**WHAT TO PRODUCE**
Output every entry exactly as given.

**MATERIAL FOR THIS EXERCISE**
== Segment start ==

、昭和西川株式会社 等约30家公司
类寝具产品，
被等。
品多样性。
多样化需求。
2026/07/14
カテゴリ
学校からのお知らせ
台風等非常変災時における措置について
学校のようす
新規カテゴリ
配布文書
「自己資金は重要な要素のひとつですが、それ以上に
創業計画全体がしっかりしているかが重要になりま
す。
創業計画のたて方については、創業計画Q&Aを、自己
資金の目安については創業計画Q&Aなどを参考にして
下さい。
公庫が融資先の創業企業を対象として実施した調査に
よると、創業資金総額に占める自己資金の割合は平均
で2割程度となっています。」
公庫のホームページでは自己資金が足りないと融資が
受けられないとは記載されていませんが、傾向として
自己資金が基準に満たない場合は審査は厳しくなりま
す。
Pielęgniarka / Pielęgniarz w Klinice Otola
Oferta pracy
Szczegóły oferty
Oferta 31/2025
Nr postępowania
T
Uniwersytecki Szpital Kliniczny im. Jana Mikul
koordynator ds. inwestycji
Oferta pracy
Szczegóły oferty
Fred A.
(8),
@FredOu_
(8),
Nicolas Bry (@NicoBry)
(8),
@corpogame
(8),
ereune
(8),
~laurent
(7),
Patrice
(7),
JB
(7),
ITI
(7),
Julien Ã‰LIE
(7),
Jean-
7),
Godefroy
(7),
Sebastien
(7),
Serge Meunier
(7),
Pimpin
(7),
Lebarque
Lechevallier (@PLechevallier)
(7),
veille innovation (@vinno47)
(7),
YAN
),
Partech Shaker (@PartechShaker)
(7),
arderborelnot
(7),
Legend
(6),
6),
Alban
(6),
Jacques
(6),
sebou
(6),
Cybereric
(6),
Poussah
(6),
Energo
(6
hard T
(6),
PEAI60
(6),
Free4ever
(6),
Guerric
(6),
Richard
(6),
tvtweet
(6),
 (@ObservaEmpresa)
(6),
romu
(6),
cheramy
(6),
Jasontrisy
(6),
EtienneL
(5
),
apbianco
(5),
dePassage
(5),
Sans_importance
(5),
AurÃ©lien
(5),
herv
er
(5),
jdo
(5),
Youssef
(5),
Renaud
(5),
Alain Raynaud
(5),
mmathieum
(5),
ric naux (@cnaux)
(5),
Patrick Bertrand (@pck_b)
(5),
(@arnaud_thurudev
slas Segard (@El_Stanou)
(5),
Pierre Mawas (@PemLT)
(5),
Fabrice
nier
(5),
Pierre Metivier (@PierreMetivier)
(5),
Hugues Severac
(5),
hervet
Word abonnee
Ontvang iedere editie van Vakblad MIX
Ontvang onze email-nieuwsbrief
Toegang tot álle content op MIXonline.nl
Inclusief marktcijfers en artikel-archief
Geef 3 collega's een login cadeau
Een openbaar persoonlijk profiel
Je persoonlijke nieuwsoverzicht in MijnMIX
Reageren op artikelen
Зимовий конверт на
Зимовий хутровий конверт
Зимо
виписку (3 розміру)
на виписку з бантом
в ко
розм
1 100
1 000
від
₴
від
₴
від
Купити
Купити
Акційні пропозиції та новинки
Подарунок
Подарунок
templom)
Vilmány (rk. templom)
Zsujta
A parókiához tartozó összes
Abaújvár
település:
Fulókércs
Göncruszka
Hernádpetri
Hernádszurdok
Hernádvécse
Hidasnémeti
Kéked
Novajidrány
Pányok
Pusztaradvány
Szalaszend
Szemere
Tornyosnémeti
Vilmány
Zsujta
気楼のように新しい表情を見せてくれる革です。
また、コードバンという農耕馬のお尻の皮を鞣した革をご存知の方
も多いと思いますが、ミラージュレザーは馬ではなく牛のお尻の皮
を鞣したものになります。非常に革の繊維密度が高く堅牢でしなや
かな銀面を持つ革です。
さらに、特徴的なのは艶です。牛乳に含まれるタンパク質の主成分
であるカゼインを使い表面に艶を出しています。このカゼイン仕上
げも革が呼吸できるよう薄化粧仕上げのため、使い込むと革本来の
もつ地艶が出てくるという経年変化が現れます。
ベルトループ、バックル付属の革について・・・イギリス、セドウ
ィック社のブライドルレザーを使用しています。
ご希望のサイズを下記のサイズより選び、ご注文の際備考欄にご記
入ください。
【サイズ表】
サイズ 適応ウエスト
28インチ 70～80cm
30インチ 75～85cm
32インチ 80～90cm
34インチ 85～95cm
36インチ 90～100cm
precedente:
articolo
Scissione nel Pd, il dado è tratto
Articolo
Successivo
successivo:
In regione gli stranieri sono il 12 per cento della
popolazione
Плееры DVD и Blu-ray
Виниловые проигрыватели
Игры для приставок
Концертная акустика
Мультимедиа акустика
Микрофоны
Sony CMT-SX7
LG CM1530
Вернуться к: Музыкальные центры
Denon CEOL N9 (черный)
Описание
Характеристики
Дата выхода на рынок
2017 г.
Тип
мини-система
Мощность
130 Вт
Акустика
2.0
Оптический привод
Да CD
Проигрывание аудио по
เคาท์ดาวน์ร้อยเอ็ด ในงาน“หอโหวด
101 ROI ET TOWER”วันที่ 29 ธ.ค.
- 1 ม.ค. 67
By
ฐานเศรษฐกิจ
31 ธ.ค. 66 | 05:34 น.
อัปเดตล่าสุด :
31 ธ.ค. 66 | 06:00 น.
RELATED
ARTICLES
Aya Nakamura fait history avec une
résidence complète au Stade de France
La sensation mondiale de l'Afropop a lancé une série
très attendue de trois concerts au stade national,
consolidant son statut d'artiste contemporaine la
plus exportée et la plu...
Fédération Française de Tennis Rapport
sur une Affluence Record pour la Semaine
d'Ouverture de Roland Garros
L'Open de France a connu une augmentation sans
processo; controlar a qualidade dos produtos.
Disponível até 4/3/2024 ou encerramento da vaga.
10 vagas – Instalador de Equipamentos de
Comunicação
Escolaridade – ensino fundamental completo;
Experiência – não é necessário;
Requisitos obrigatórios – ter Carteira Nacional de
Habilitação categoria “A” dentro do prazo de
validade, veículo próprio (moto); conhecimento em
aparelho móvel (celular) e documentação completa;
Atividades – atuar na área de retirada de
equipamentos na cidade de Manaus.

== Segment end ==

**SOLUTION FOR THIS TASK**
、昭和西川株式会社 等约30家公司
类寝具产品，
被等。
品多样性。
多样化需求。
2026/07/14
カテゴリ
学校からのお知らせ
台風等非常変災時における措置について
学校のようす
新規カテゴリ
配布文書
「自己資金は重要な要素のひとつですが、それ以上に
創業計画全体がしっかりしているかが重要になりま
す。
創業計画のたて方については、創業計画Q&Aを、自己
資金の目安については創業計画Q&Aなどを参考にして
下さい。
公庫が融資先の創業企業を対象として実施した調査に
よると、創業資金総額に占める自己資金の割合は平均
で2割程度となっています。」
公庫のホームページでは自己資金が足りないと融資が
受けられないとは記載されていませんが、傾向として
自己資金が基準に満たない場合は審査は厳しくなりま
す。
Pielęgniarka / Pielęgniarz w Klinice Otola
Oferta pracy
Szczegóły oferty
Oferta 31/2025
Nr postępowania
T
Uniwersytecki Szpital Kliniczny im. Jana Mikul
koordynator ds. inwestycji
Oferta pracy
Szczegóły oferty
Fred A.
(8),
@FredOu_
(8),
Nicolas Bry (@NicoBry)
(8),
@corpogame
(8),
ereune
(8),
~laurent
(7),
Patrice
(7),
JB
(7),
ITI
(7),
Julien Ã‰LIE
(7),
Jean-
7),
Godefroy
(7),
Sebastien
(7),
Serge Meunier
(7),
Pimpin
(7),
Lebarque
Lechevallier (@PLechevallier)
(7),
veille innovation (@vinno47)
(7),
YAN
),
Partech Shaker (@PartechShaker)
(7),
arderborelnot
(7),
Legend
(6),
6),
Alban
(6),
Jacques
(6),
sebou
(6),
Cybereric
(6),
Poussah
(6),
Energo
(6
hard T
(6),
PEAI60
(6),
Free4ever
(6),
Guerric
(6),
Richard
(6),
tvtweet
(6),
 (@ObservaEmpresa)
(6),
romu
(6),
cheramy
(6),
Jasontrisy
(6),
EtienneL
(5
),
apbianco
(5),
dePassage
(5),
Sans_importance
(5),
AurÃ©lien
(5),
herv
er
(5),
jdo
(5),
Youssef
(5),
Renaud
(5),
Alain Raynaud
(5),
mmathieum
(5),
ric naux (@cnaux)
(5),
Patrick Bertrand (@pck_b)
(5),
(@arnaud_thurudev
slas Segard (@El_Stanou)
(5),
Pierre Mawas (@PemLT)
(5),
Fabrice
nier
(5),
Pierre Metivier (@PierreMetivier)
(5),
Hugues Severac
(5),
hervet
Word abonnee
Ontvang iedere editie van Vakblad MIX
Ontvang onze email-nieuwsbrief
Toegang tot álle content op MIXonline.nl
Inclusief marktcijfers en artikel-archief
Geef 3 collega's een login cadeau
Een openbaar persoonlijk profiel
Je persoonlijke nieuwsoverzicht in MijnMIX
Reageren op artikelen
Зимовий конверт на
Зимовий хутровий конверт
Зимо
виписку (3 розміру)
на виписку з бантом
в ко
розм
1 100
1 000
від
₴
від
₴
від
Купити
Купити
Акційні пропозиції та новинки
Подарунок
Подарунок
templom)
Vilmány (rk. templom)
Zsujta
A parókiához tartozó összes
Abaújvár
település:
Fulókércs
Göncruszka
Hernádpetri
Hernádszurdok
Hernádvécse
Hidasnémeti
Kéked
Novajidrány
Pányok
Pusztaradvány
Szalaszend
Szemere
Tornyosnémeti
Vilmány
Zsujta
気楼のように新しい表情を見せてくれる革です。
また、コードバンという農耕馬のお尻の皮を鞣した革をご存知の方
も多いと思いますが、ミラージュレザーは馬ではなく牛のお尻の皮
を鞣したものになります。非常に革の繊維密度が高く堅牢でしなや
かな銀面を持つ革です。
さらに、特徴的なのは艶です。牛乳に含まれるタンパク質の主成分
であるカゼインを使い表面に艶を出しています。このカゼイン仕上
げも革が呼吸できるよう薄化粧仕上げのため、使い込むと革本来の
もつ地艶が出てくるという経年変化が現れます。
ベルトループ、バックル付属の革について・・・イギリス、セドウ
ィック社のブライドルレザーを使用しています。
ご希望のサイズを下記のサイズより選び、ご注文の際備考欄にご記
入ください。
【サイズ表】
サイズ 適応ウエスト
28インチ 70～80cm
30インチ 75～85cm
32インチ 80～90cm
34インチ 85～95cm
36インチ 90～100cm
precedente:
articolo
Scissione nel Pd, il dado è tratto
Articolo
Successivo
successivo:
In regione gli stranieri sono il 12 per cento della
popolazione
Плееры DVD и Blu-ray
Виниловые проигрыватели
Игры для приставок
Концертная акустика
Мультимедиа акустика
Микрофоны
Sony CMT-SX7
LG CM1530
Вернуться к: Музыкальные центры
Denon CEOL N9 (черный)
Описание
Характеристики
Дата выхода на рынок
2017 г.
Тип
мини-система
Мощность
130 Вт
Акустика
2.0
Оптический привод
Да CD
Проигрывание аудио по
เคาท์ดาวน์ร้อยเอ็ด ในงาน“หอโหวด
101 ROI ET TOWER”วันที่ 29 ธ.ค.
- 1 ม.ค. 67
By
ฐานเศรษฐกิจ
31 ธ.ค. 66 | 05:34 น.
อัปเดตล่าสุด :
31 ธ.ค. 66 | 06:00 น.
RELATED
ARTICLES
Aya Nakamura fait history avec une
résidence complète au Stade de France
La sensation mondiale de l'Afropop a lancé une série
très attendue de trois concerts au stade national,
consolidant son statut d'artiste contemporaine la
plus exportée et la plu...
Fédération Française de Tennis Rapport
sur une Affluence Record pour la Semaine
d'Ouverture de Roland Garros
L'Open de France a connu une augmentation sans
processo; controlar a qualidade dos produtos.
Disponível até 4/3/2024 ou encerramento da vaga.
10 vagas – Instalador de Equipamentos de
Comunicação
Escolaridade – ensino fundamental completo;
Experiência – não é necessário;
Requisitos obrigatórios – ter Carteira Nacional de
Habilitação categoria “A” dentro do prazo de
validade, veículo próprio (moto); conhecimento em
aparelho móvel (celular) e documentação completa;
Atividades – atuar na área de retirada de
equipamentos na cidade de Manaus.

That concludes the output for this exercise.